Mine is one of four offices in "The Maze" in the basement of Trowbridge hall. We have a kitchenette and table in the space the office doors open off of. There's a coffee pot and an electric kettle on the counter, and a dozen or so copies each of the "Journal of Paleontology" and the "Journal of Vertebrate Paleontology" on top of the cabinets.

I am reading papers about nutrient cycles on agricultural watersheds-- mostly nitrogen fertilizer, where it comes from and where it goes. I have done a lot of reading this summer and have a really good start on building my intellectual understanding of all the pieces involved in this. I have also done a lot of insecurity this summer. I keep having golden moments of seeing a part of all the interconnected systems that affect a watershed and its hydrologic and nutrient cycles, and then coming back the next day, or the next hour, or after blinking, apparently, and feeling lost. I know that most of this is a mental thing that I do, where I don't think I'm good enough or smart enough or whatever-enough and freak myself out and undermine some key part of my mind. Clearly I also am just not able or expected to understand everything, but I am finding that just being here in the office and letting myself look through things that I've read and notes that I've taken, I have made a lot of progress towards a thesis topic/question. I will post more about that--hopefully soon-- once I've processed just a bit more. Related to this, though, I have been trying to say the words "I am a scientist" out loud as often as possible, to convince myself.
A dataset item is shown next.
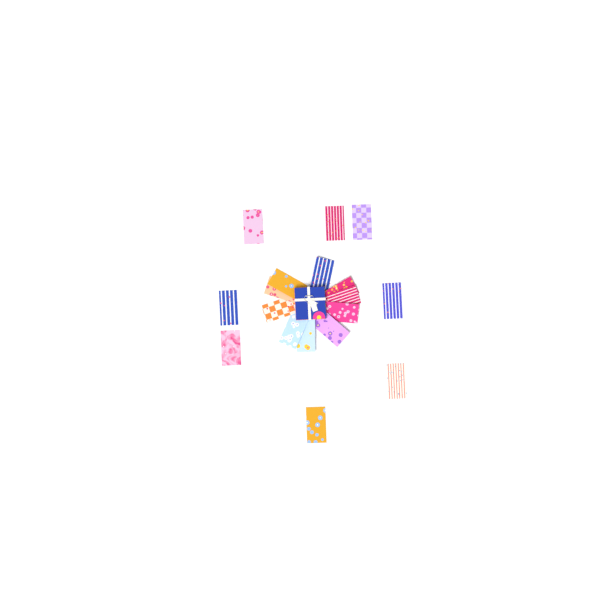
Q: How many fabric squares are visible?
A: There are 18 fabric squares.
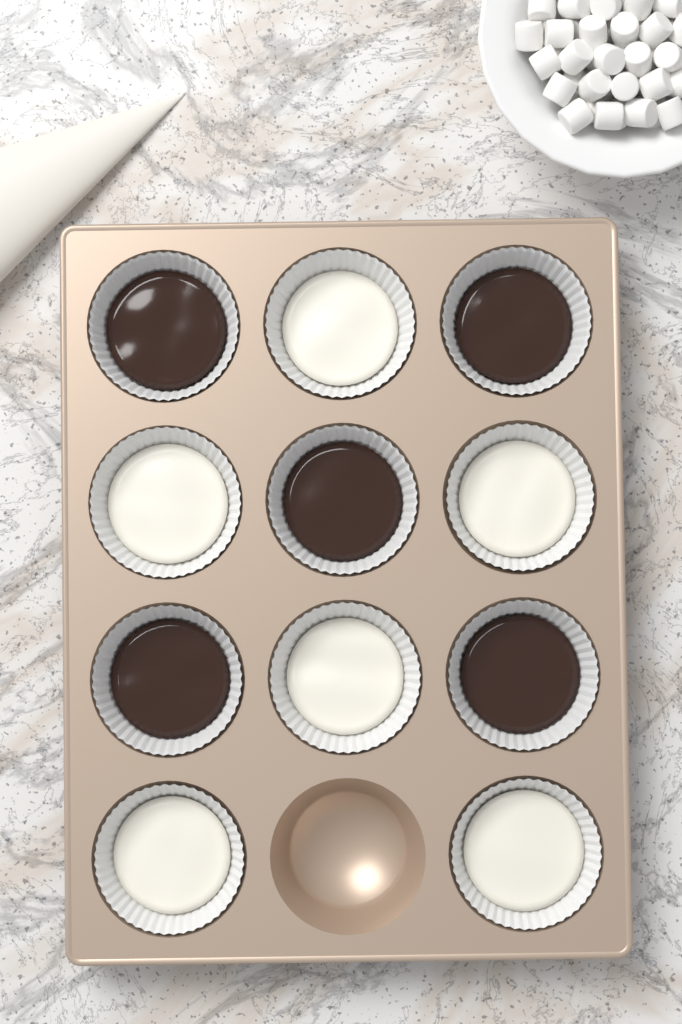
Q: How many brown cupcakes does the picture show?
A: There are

Classes start next week at the University of Iowa, and I am super excited. I am taking a Wetlands class that I waited YEARS for as an undergrad, only to have its normal offering canceled during my last year here--there is only one professor emeritus who teaches it, so it is not offered very often, and having it offered my first semester of grad school feels like a smile from the Universe. I'm also taking Soils and Hydrology, both of which come as highly recommended courses from highly recommended professors, so it's just going to be a good semester all around.